Requesting feedback on this patch. @hidekisaito @bcahoon @jrbyrnes @arsenm @ronlieb

bcahoon · 2025-08-01T17:56:18Z

llvm/lib/Target/AMDGPU/GCNPreRAOptimizations.cpp

+#include "llvm/InitializePasses.h"
+#include "GCNSchedStrategy.h"
+#include "llvm/CodeGen/MachineInstr.h"
+#include "llvm/CodeGen/MachineScheduler.h"


include files should be sorted alphabetically by category. Probably useful to run clang-format on your changes.

bcahoon · 2025-08-01T18:06:33Z

llvm/lib/Target/AMDGPU/GCNPreRAOptimizations.cpp

+      if (SIInstrInfo::isMFMA(MI)){
+        createListOfPackedInstr(MI, instrsToUnpack);
+      }
+      if (ST.useRealTrue16Insts()){


Can you use an early exit here.

There was an early exit there for True16. However, leaving that there would mean code bloat, as the MF scan code for detecting the appropriate packed instructions needs to run anyhow. This way, it's just one block of code.

llvm/lib/Target/AMDGPU/GCNPreRAOptimizations.cpp

bcahoon · 2025-08-04T20:24:04Z

llvm/lib/Target/AMDGPU/GCNPreRAOptimizations.cpp

-        MRI->setRegAllocationHint(Dst, AMDGPURI::Size16, Src);
+    }
+
+    if (!instrsToUnpack.empty()) {


Why do you create instrsToUnpack at the top of the loop, but do the insertion at the bottom?

This avoids insertions into the BB while I'm iterating over them. If I try multiple insertions while iterating over the BB, that breaks application compilation as we're also deleting the packed instruction from the BB.

- - -

> **TO BE DONE**:
1. In the review thread, why are the instructions to unpack gathered first and inserted only after the loop? Answer in one to three sentences.
2. Print the review thread from "bcahoon · 2025-08-04T20:24:04Z" to "from the BB.".
None of the stored records are needed.

[Stored records]

- - -

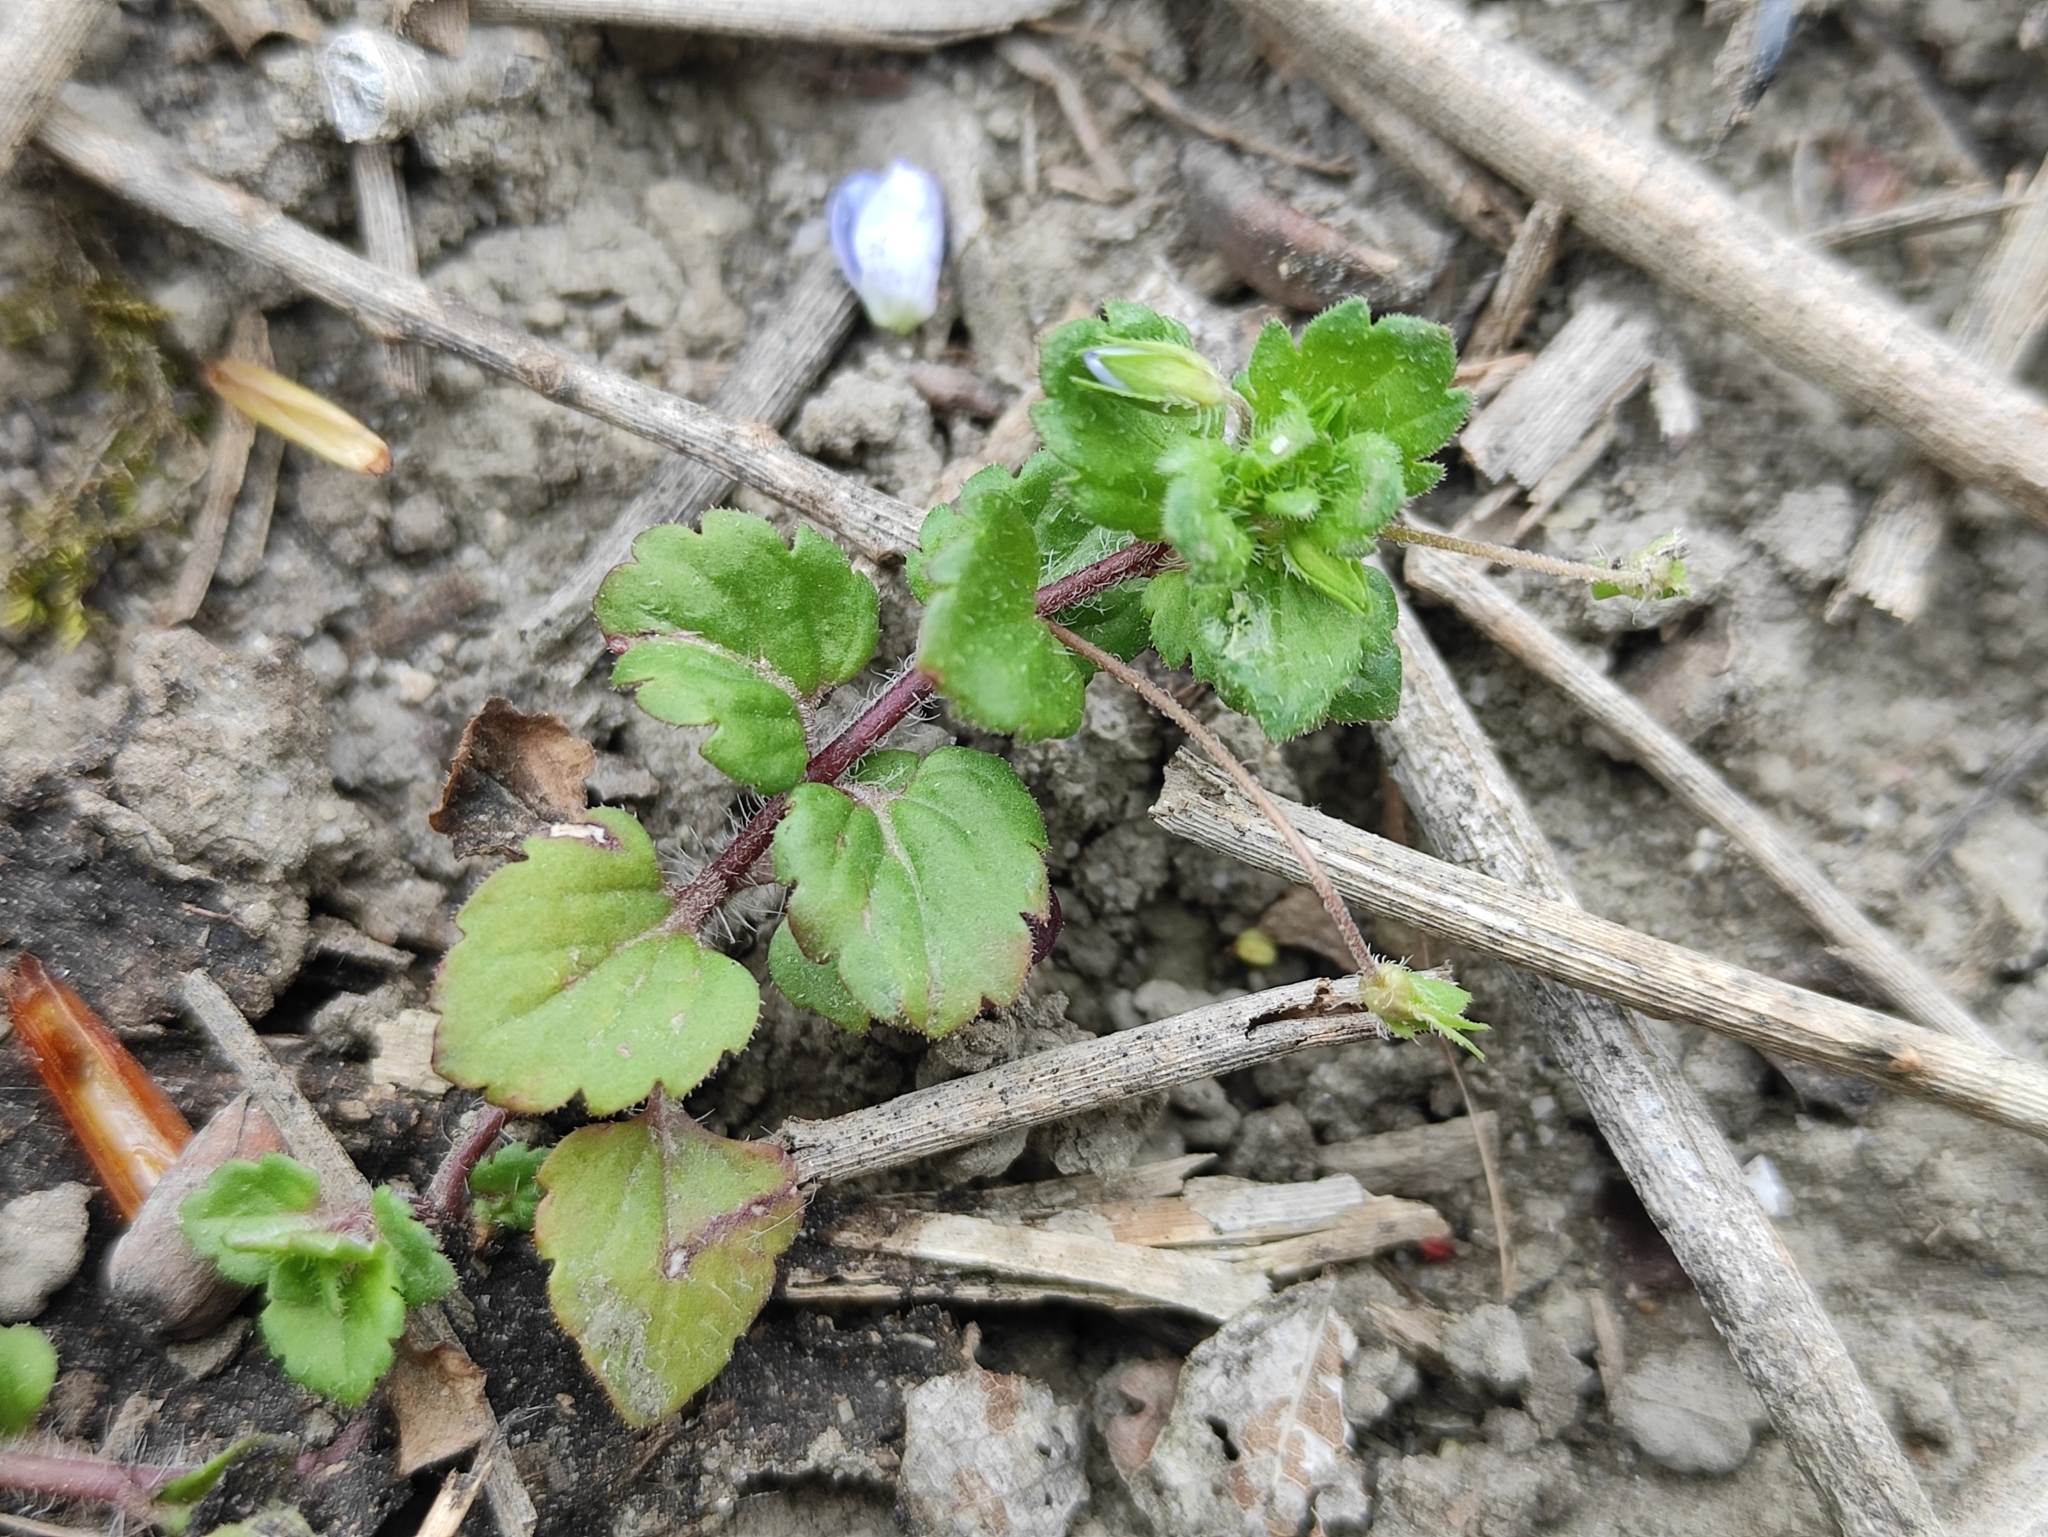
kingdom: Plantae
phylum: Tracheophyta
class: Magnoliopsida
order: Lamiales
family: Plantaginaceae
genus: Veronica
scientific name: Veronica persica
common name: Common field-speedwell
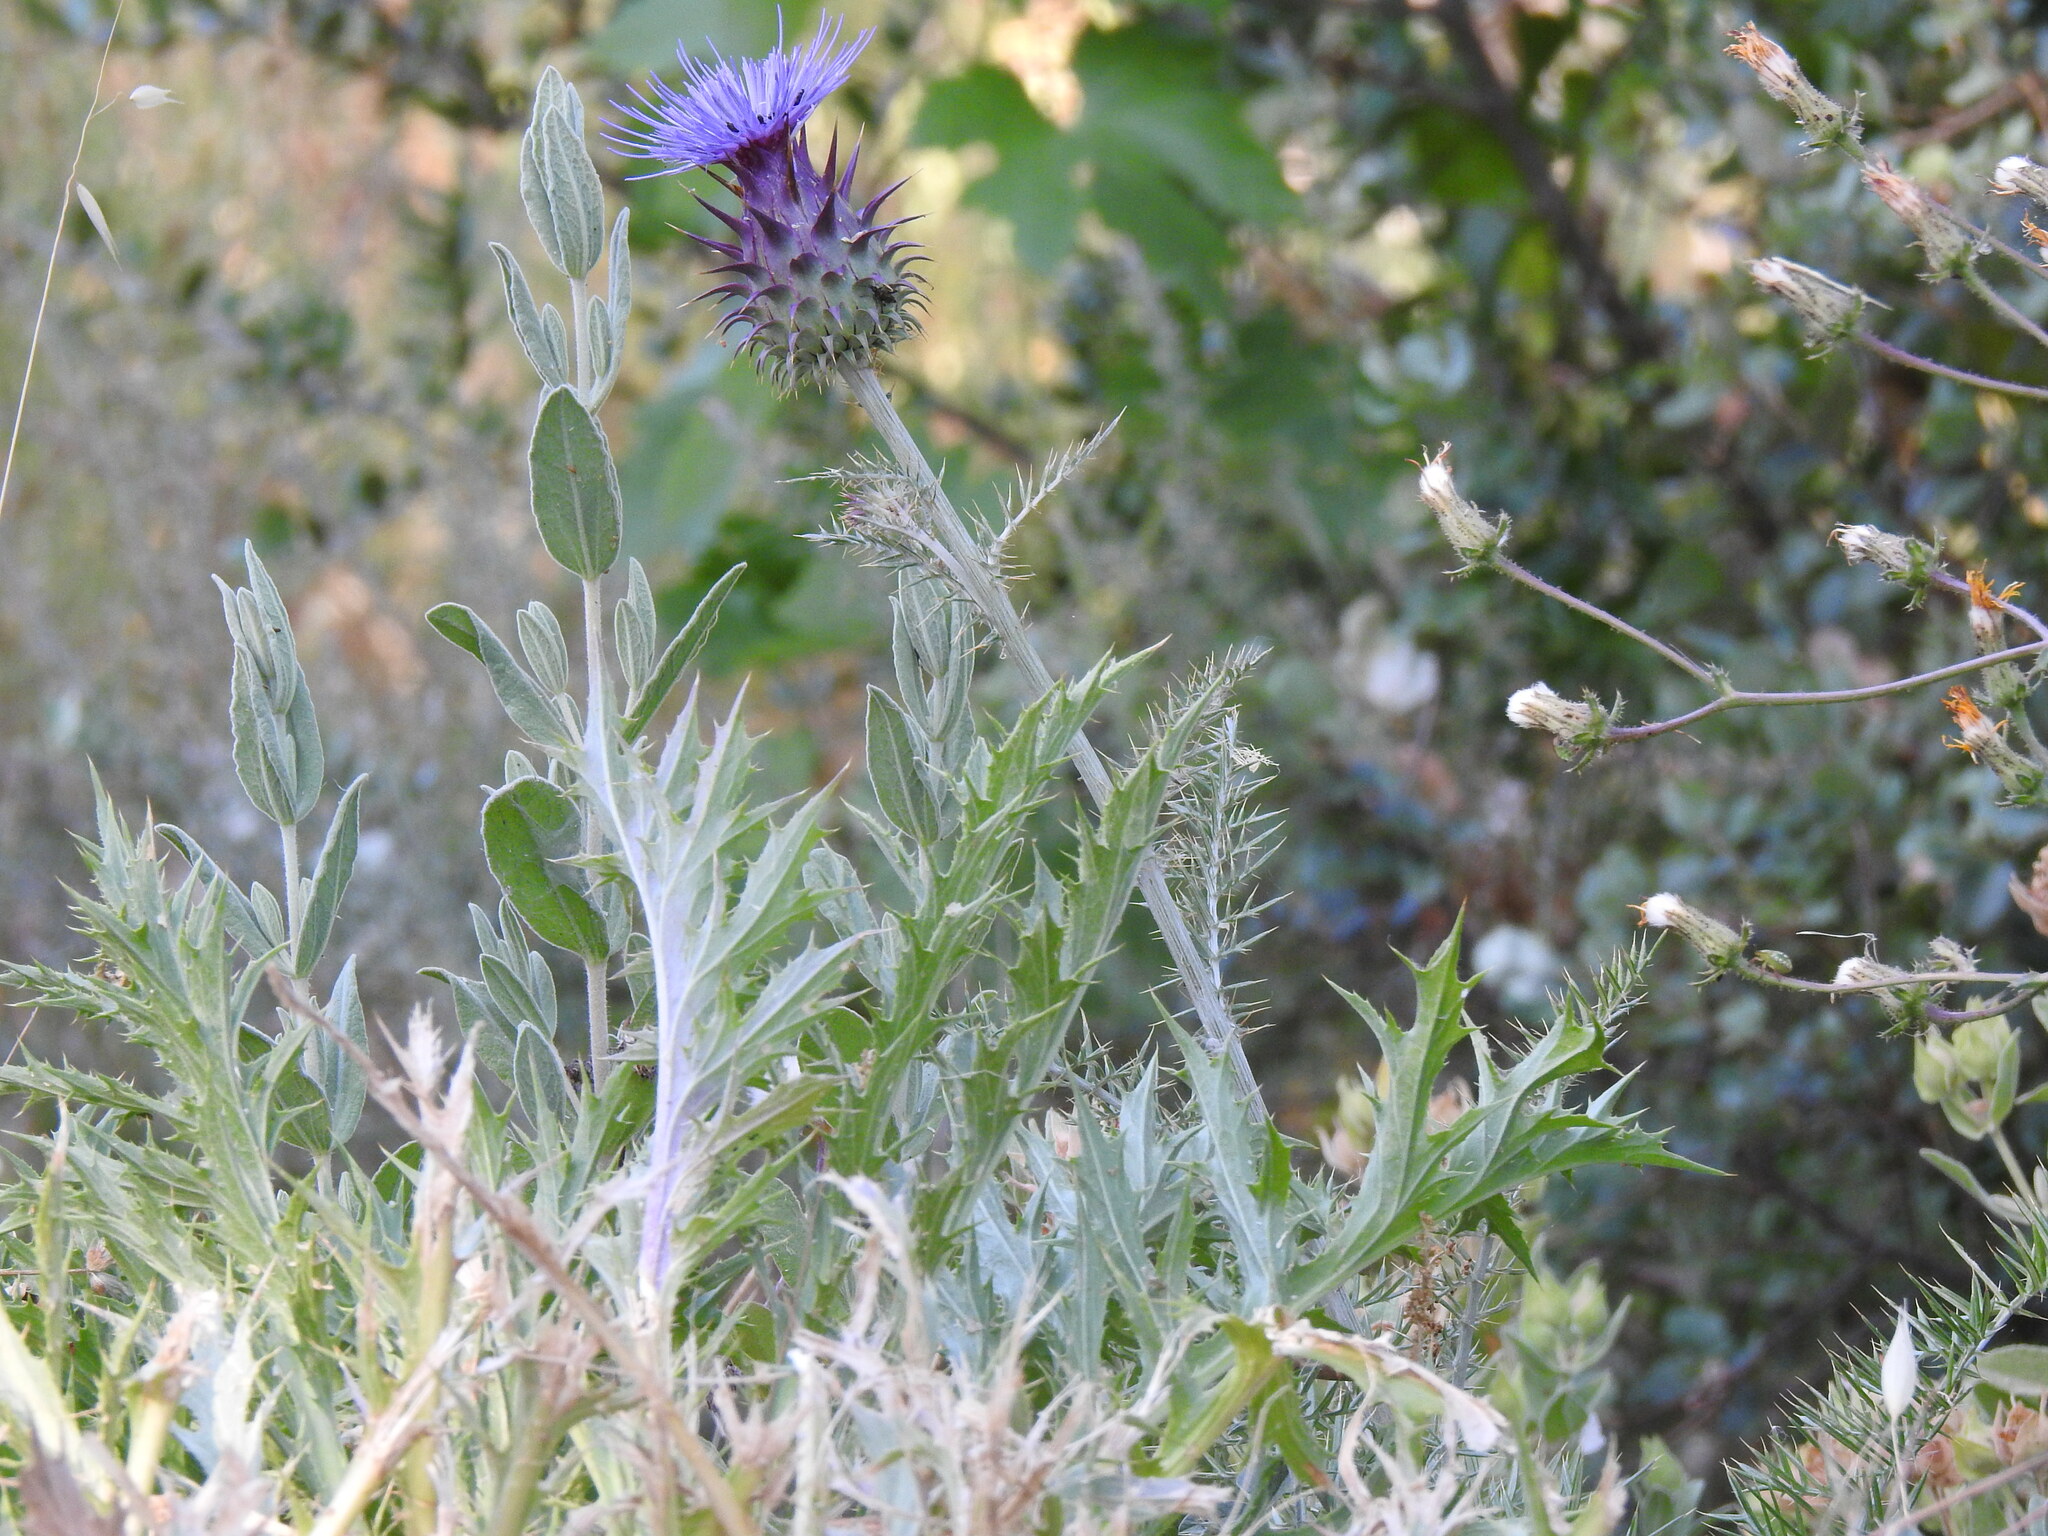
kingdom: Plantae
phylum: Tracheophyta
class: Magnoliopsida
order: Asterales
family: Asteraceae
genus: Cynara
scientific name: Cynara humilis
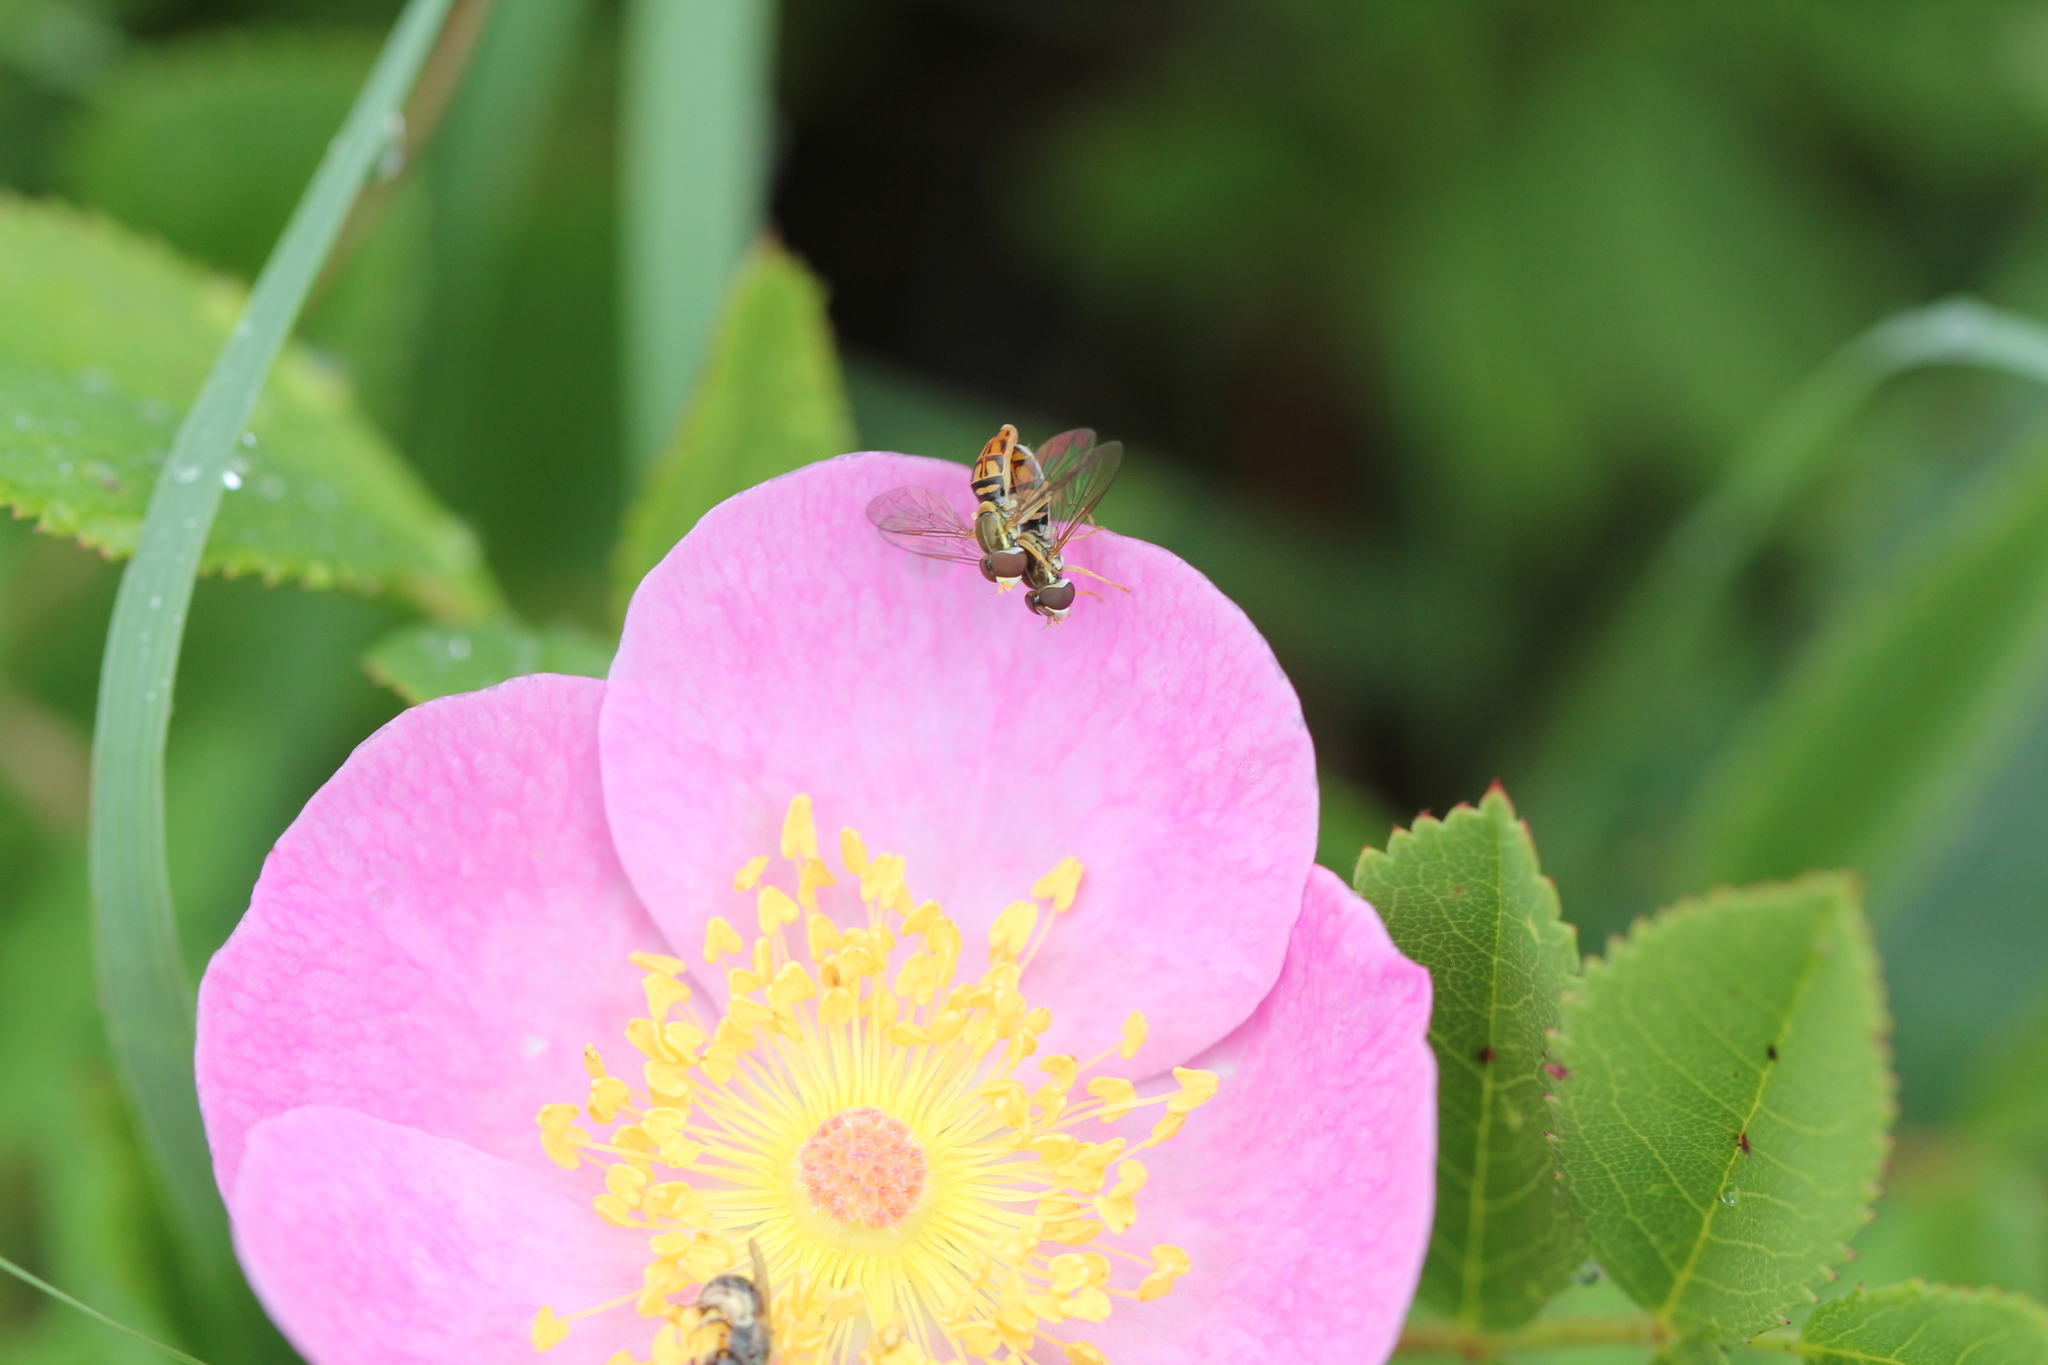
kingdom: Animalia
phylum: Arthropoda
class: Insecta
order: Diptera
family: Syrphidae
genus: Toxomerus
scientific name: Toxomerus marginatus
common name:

- - -

> **THE RESPONSES**:
1. Collecting them first avoids inserting into the basic block while iterating over its instructions. Doing several insertions during that iteration breaks application compilation, because the packed instruction is also being deleted from the block.

2.
bcahoon · 2025-08-04T20:24:04Z

llvm/lib/Target/AMDGPU/GCNPreRAOptimizations.cpp

-        MRI->setRegAllocationHint(Dst, AMDGPURI::Size16, Src);
+    }
+
+    if (!instrsToUnpack.empty()) {


Why do you create instrsToUnpack at the top of the loop, but do the insertion at the bottom?

This avoids insertions into the BB while I'm iterating over them. If I try multiple insertions while iterating over the BB, that breaks application compilation as we're also deleting the packed instruction from the BB.